By Alex T Magaisa
ONE of the key areas of the law regulating companies relates to the duties of directors. Also related to this is the issue of directors’ liability for breaches of such duties.
The purpose of this article is to highlight some possible reforms to the current law on directors’ duties and liabilities, using the current company law reform process in the UK as an example of what might be done.
I reiterate that the reason for using the UK template is that Zimbawean company law is basically based on both the statutory and common law position in the UK, for obvious historical reasons.
It is not my intention to give a lecture on directors’ duties but will briefly mention that they include the duties of care and skill. Basically, the duties are owed to the company.
In other words, the duties primary role is to advance and protect the interests of the company. The law on directors’ duties is based on case law. Through the determination of disputes the courts have developed a set of rules governing the duties owed to the company. There is no specific statutory statement of duties save for minor references in the Companies Act.
Consistent with the law maxim that ignorance of the law is no defence, there is an assumption that everyone knows or should know the duties of directors and the laws applying in that area.
Consequently, those who take up directorships are assumed to know what their duties are and the rules relating to liability for breach.
Given that most of these duties are case-law based, this assumption appears to be baseless when one considers that very few people have access to case law other than those who have received some minimum legal training.
However, this does not just affect directors. It also affects shareholders who are also assumed to know the duties that directors owe to the company and the avenues that are available to them to enforce the duties.
The common law also offers the avenue of the derivative action by which shareholders can take action on the company’s behalf, against deviant directors.
However, not only is it very difficult to use this action, but it is not widely known by shareholders who should make use of it. How do shareholders play a role in enforcing the duties if they do not know what avenues are available to them?
Given this situation, it is possible that apart from economic factors, ignorance, rather than the lack of grievances explains the limited levels of shareholder activism in corporate affairs.
In order to deal with these shortcomings, the reform in the UK has taken the route of ensuring that the duties of directors are not shrouded in secrecy.
The twin aims are to enhance certainty and to make the rules more widely known and accessible by directors, shareholders and other stakeholders.
The reforms will include making a statutory statement of the duties of directors to replace the common law and equitable rules.

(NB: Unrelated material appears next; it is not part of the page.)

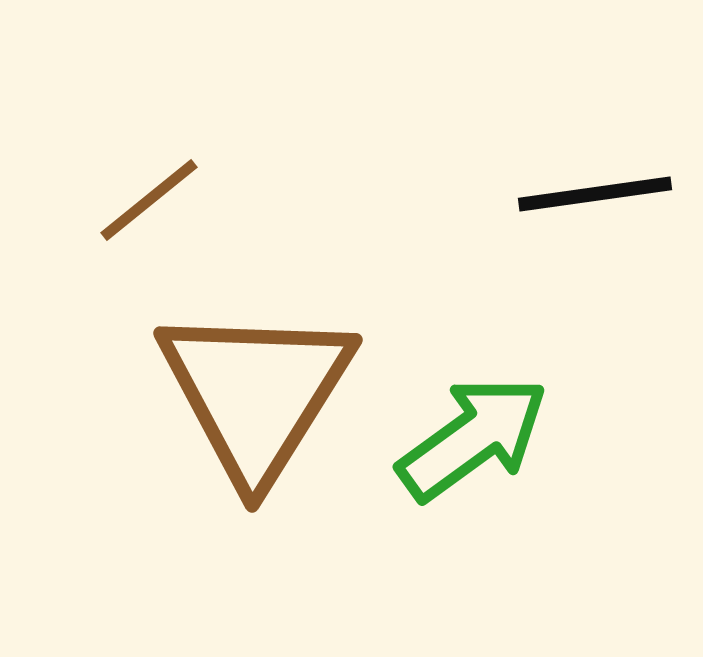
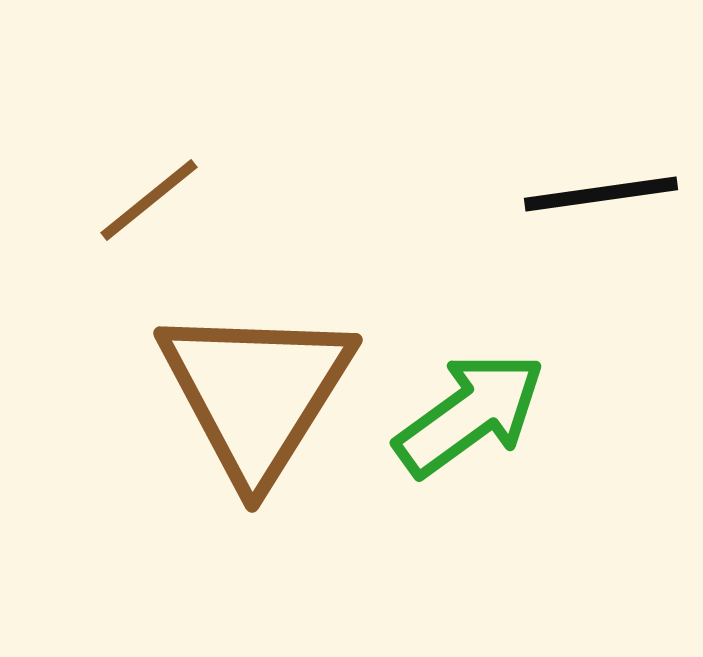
black line: moved 6 px right
green arrow: moved 3 px left, 24 px up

In making this statement, the legislature will aim to have duties that reflect the modern business needs and expectations of the wider pool of stakeholders. They have termed the approach “enlightened shareholder value” which in effect might also be termed the stakeholder approach.
The principle underpinning this approach is that in exercising duties, directors must promote the basic goal of ensuring the success of the company for shareholders’ benefit and in doing so must take account of the long term implications, employees’ welfare and interests, consumers’ and suppliers’ interests as well as the interests of the wider community.
The company ought to be commercially successful but also taking responsibility for wider interests. The same approach will apply to the remedies for breach of duties in that there will be a restatement of the common law and equitable rules to ensure certainty and wide knowledge across the market.
The statutory statement of duties will leave room for courts to interpret and develop provisions as appropriate to enable the development of the law in line with changing business needs and circumstances.
In addition, there will be provision of separate guidance in plain language to enable users to have access of the rules. These changes should at least bring major issues in company law closer to the people who use them thereby enhancing the potential for a more useful role in the governance of companies.
As far as liability is concerned the reforms are guided by two counter-balancing concerns. First, there is a desire to ensure that there are strong laws to deal with cases of negligence and dishonesty on the part of directors. At the same time there is a need to retain a large and diverse pool of qualified persons who are willing and prepared to take up directorships.
On the one hand, too much risk of personal liability may scare off high-quality candidates for directorships but too much protection might also lead to moral hazard whereby unscrupulous individuals may take on unnecessary risk which can be damaging. There were statutory developments in 2004 which provided for companies to provide indemnity to directors against most liability to third parties.
Companies can also pay the directors’ legal costs upfront. However, there is a condition that the director will be required to repay the company if he or she is convicted in any criminal proceedings or judgement is given against him/her in any civil proceedings brought by the company or an associated company.
There is still further consideration with regard to whether there should be further reform to allow companies to limit directors’ liability to the company for breach of duty of care, skill and diligence.
In conclusion, it is clear that the reform process in the UK is guided by the desire to make the law more accessible to users. The more knowledge and information the stakeholders have, the better they are able to make informed decisions.
It is expensive and time consuming to always resort to professional advisors for simple issues that can be handled internally. Indeed if people who need to use the law do not know the laws because they are not clearly stated, it becomes very difficult for them to carry out their responsibilities.
It is difficult in such a scenario, to effectively promote corporate governance. I have sought to bring to the attention of interested stakeholders these developments in a jurisdiction on which law ours is largely designed in the hope that it may spur debate on how to enhance our own corporate landscape.